Book Review: The Naked Marquis

iJak
Judul                       : The Naked Marquis
Penulis                    : Sally Mackenzie
Jumlah Halaman      : 352 Halaman
Tahun Terbit            : 2012
Penerbit                  : PT. Elex Media Komputindo
Sinopsis:
Emma Peterson mungkin hanya putri pendeta, sementara dia adalah marquis baru Knightdale, tapi Charles lebih suka menikahi Emma daripada disuruh mengikuti acara perjodohan. Tapi begitu usulan itu disampaikan, Emma langsung menyambutnya dengan lemparan porselen. Mungkin usulannya agak kurang ajar, tetapi bukankah keduanya akan sama-sama diuntungkan? Ia bisa mendapat pewaris untuk Knightdale, sementara Emma terjamin kesejahteraan dan posisinya. Sederhana, praktis, dan masuk akal. Bagaimanapun Charles harus menenangkan Emma, karena sebenarnya ia pun sudah mulai ... jatuh hati.

Ini adalah historical romance dan series ketiga dari Naked Nobility karya Sally Mackenzie. Lagi-lagi gw baca ini karena novel ini available di iJakarta, aplikasi buat baca e-book gratis. Gw memilih series ketiga ini karena review-nya mengatakan kalau seri yang ini lebih bagus ketimbang seri yang lainnya. Pas dibaca, benar saja...setiap lembarnya bikin berdebar-debar. Emma si anak pendeta yang polos dan dicap perawan tua ini akhirnya memikat sang marquis. Gw juga mesem-mesem sendiri pas baca kelakuan Charles untuk membuat Emma menyetujui permintaannya. Ya sebenarnya ini direkomendasikan untuk pembaca dewasa ya. Soalnya muatan di dalamnya sungguh vulgar untuk dibaca oleh remaja apalagi anak kecil. Sally menggunakan dua sudut pandang dari Emma dan Charles. Peralihan sudut pandangnya pun dibuat smooth dan benar-benar ringan untuk dibaca. Novel yang pas untuk killing my time while I'm waiting something. (・∀・) Nah selain drama, Sally juga sedikit membuat misteri di dalam novelnya. Ini nih yang bikin gw penasaran dan klimaks dari novel ini. Namun gw kurang suka cara Sally menamatkan novel ini.

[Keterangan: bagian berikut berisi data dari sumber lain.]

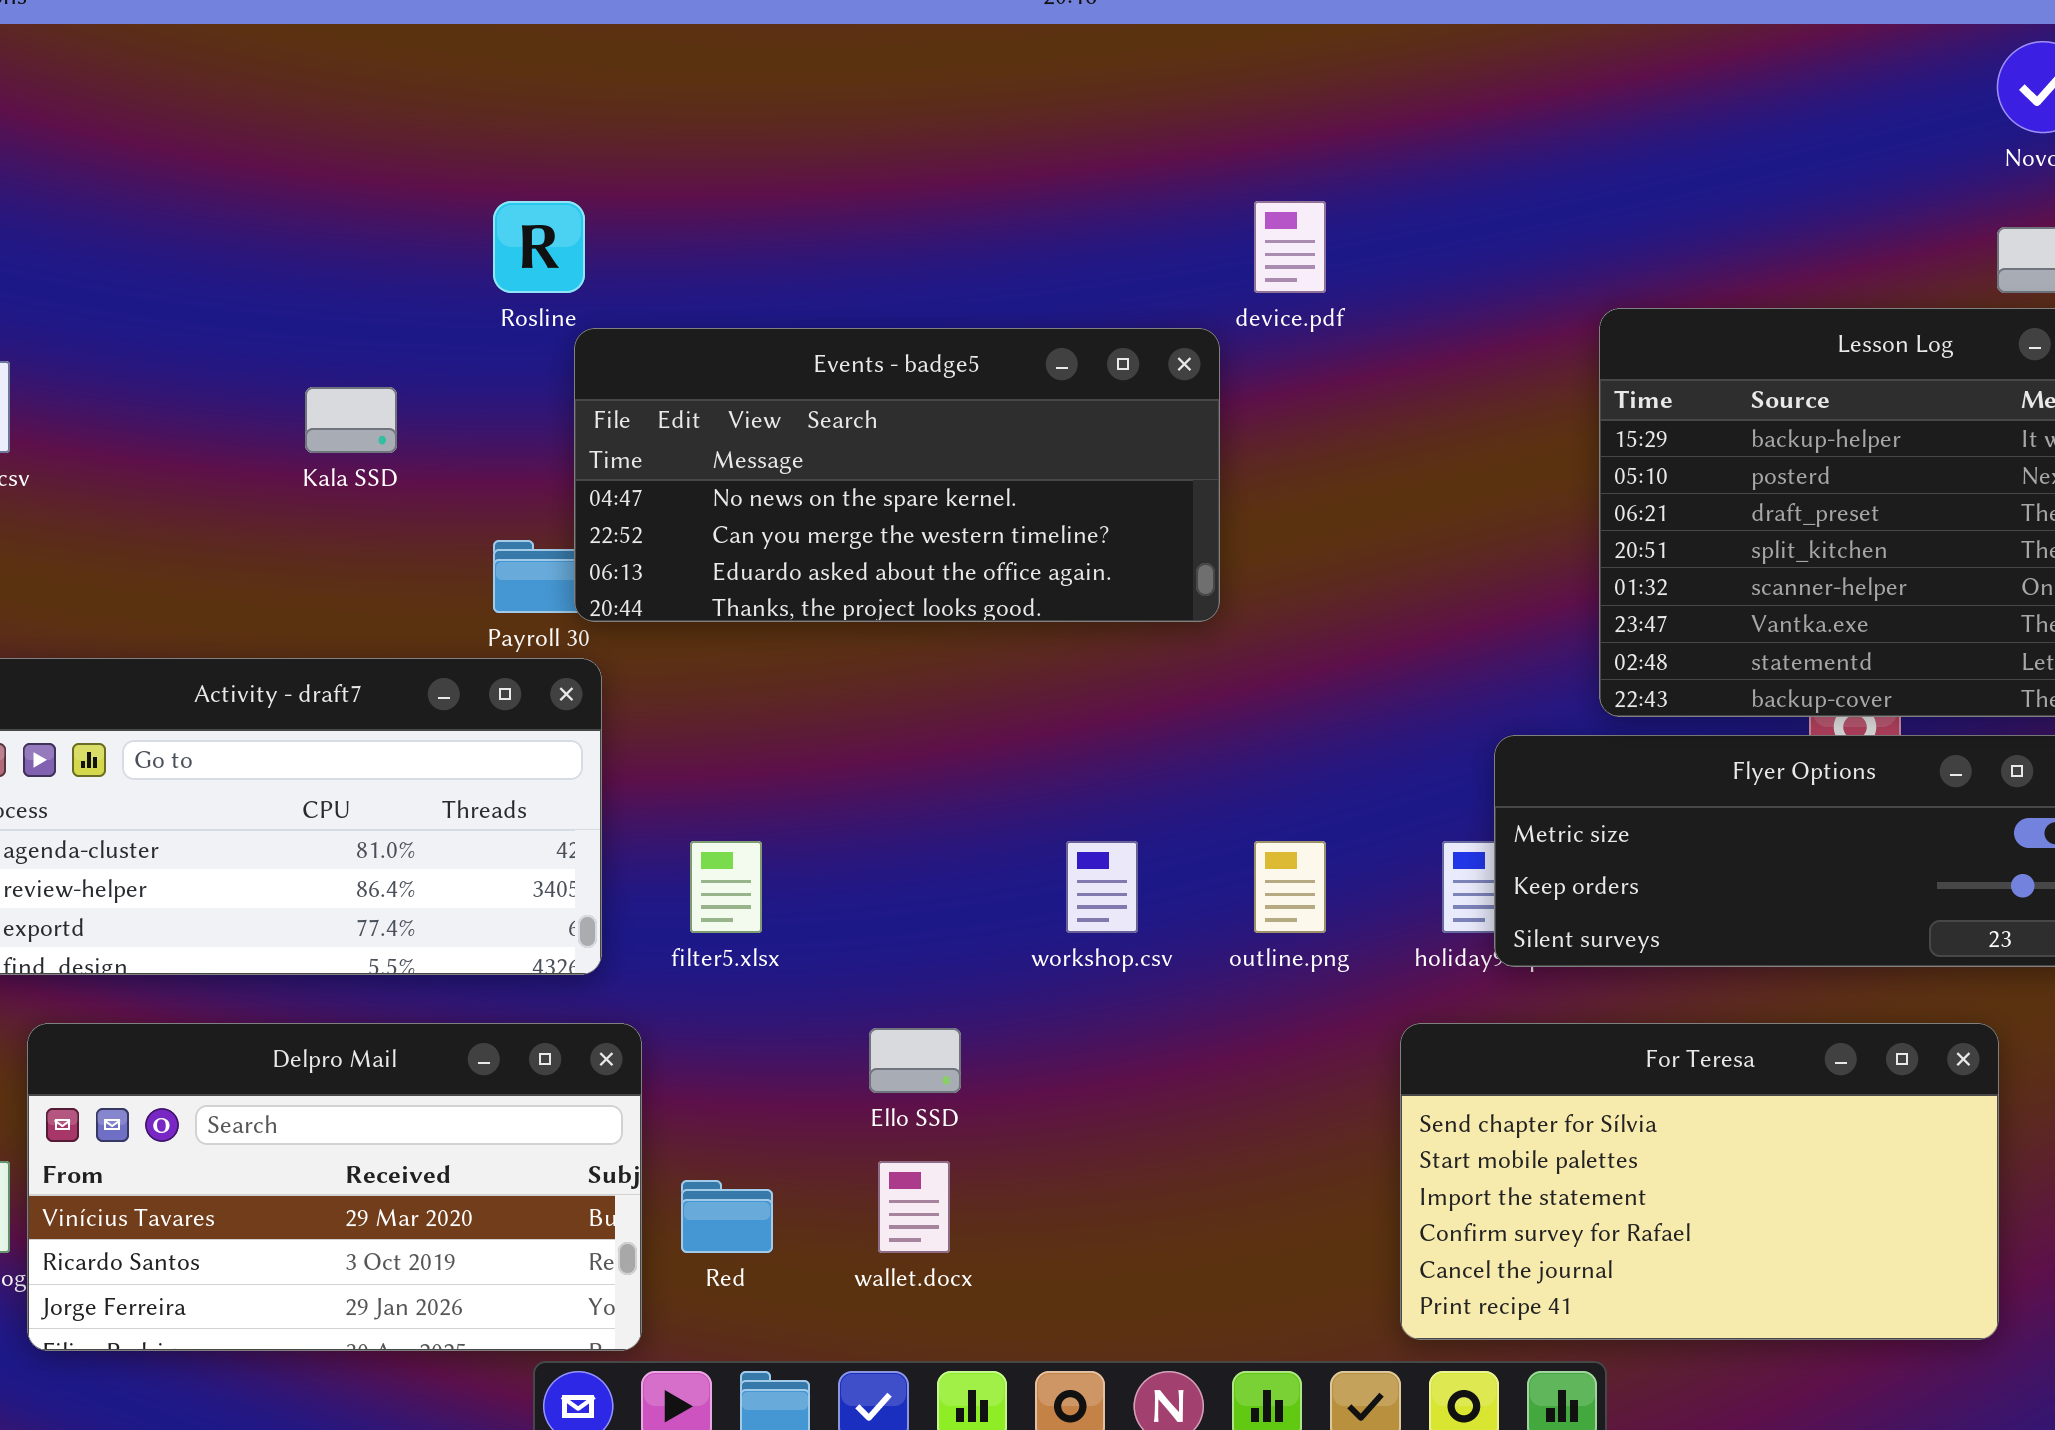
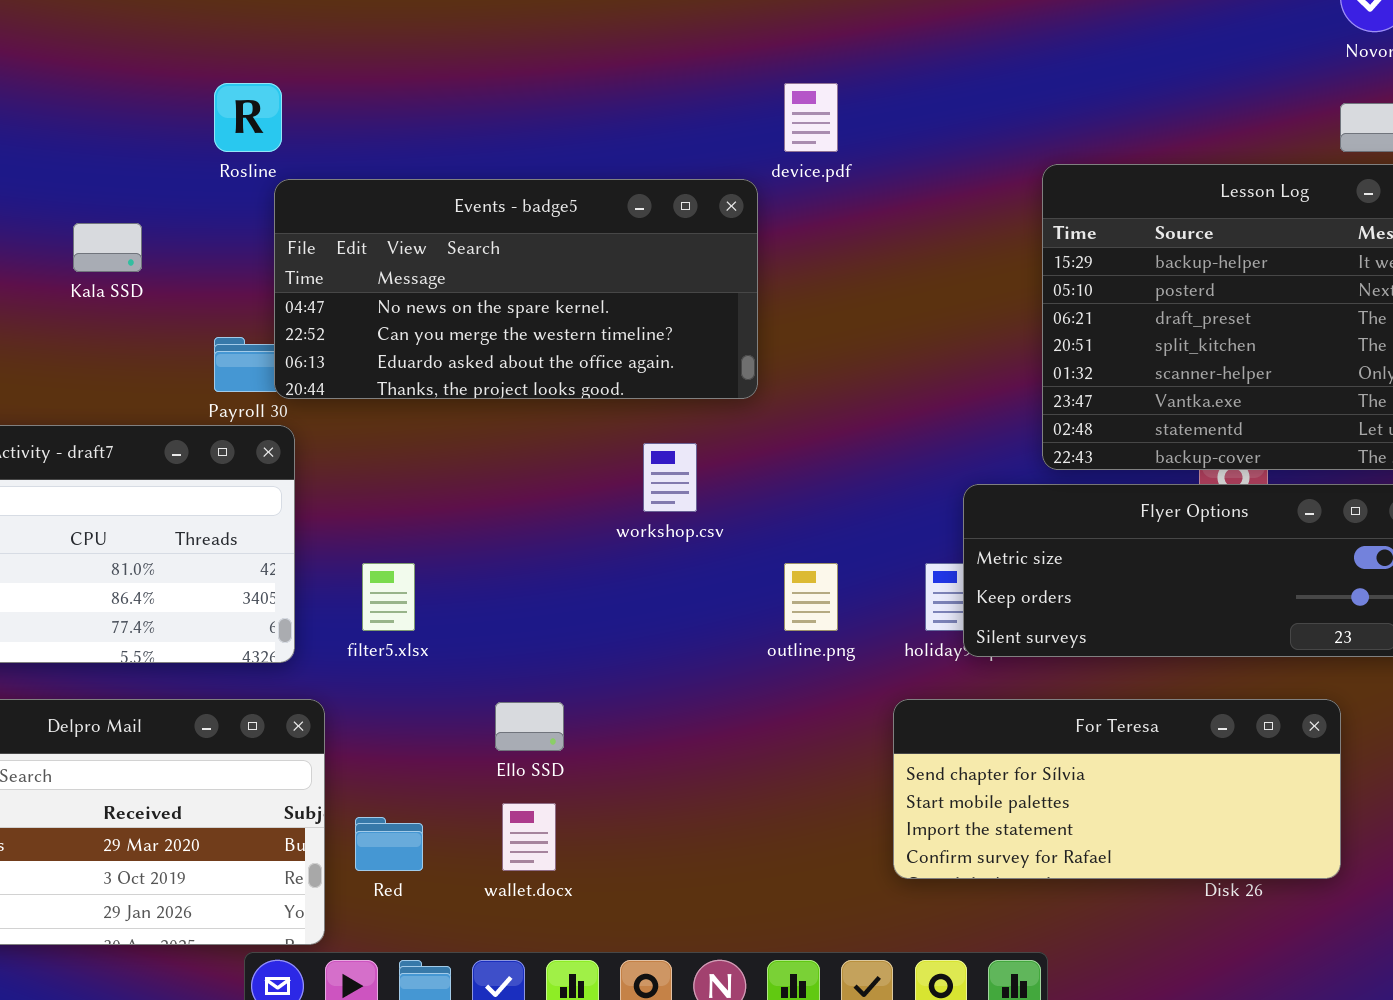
workshop.csv: [1066,841,1138,933] -> [643,443,697,512], moved
For Teresa: [1400,1023,1999,1340] -> [893,699,1341,879], resized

"Lah kok udah tamat", ujar gw saat menamatkan novel ini.
Menurut gw masih harus dilanjutkan lagi kisah antara Emma dan Charles. Soalnya masih belum pas saja diakhiri saat itu. Ah, mungkin memang ingin dibuat begitu agar pembaca saja yang membayangkan kelanjutan cerita Emma dan Charles.
Oia, gw dapet makna dari novel ini yang cukup mengena buat gw:
"Wanita menganalisa setiap emosi, menelaah setiap tindakan, selalu berharap ada makna yang bisa diketahui. Pria tidak. Aku yakin itu. Kalau seorang pria mengabaikan James-bukannya akan ada orang yang melakukannya-semua aksi menjilat yang harus ia tahan.." Ia mendesah dan menggeleng. "Jadi, kalau seorang pria mengabaikan James, James hanya akan berasumsi bahwa pria itu tidak melihatnya." ucap sang duchess, istri dari James sang duke kepada Emma.
Yah ini memang benar adanya. Kalau wanita selalu beranggapan ada sesuatu atas setiap tindakan. Alasan dibalik tindakan seseorang. Di kala pria hanya cuek saja dan mengabaikannya. Terkadang memang gw perlu untuk berlaku seperti itu. Cuek bebek saja atas sesuatu dan bukannya kepo.
Wajah Emma merah padam. "Yah, tidak ... tapi bagaimana kau bisa tahu apakah yang dirasakan seorang pria terhadapmu itu cinta atau nafsu?"
Nah, ini juga sesuatu. Gimana hayo bedainnya? Tapi di novel ini tergambar kok jawaban atas pertanyaan Emma kepada Sarah, sang duchess. Overall gw kasih dari lima buat novel ini.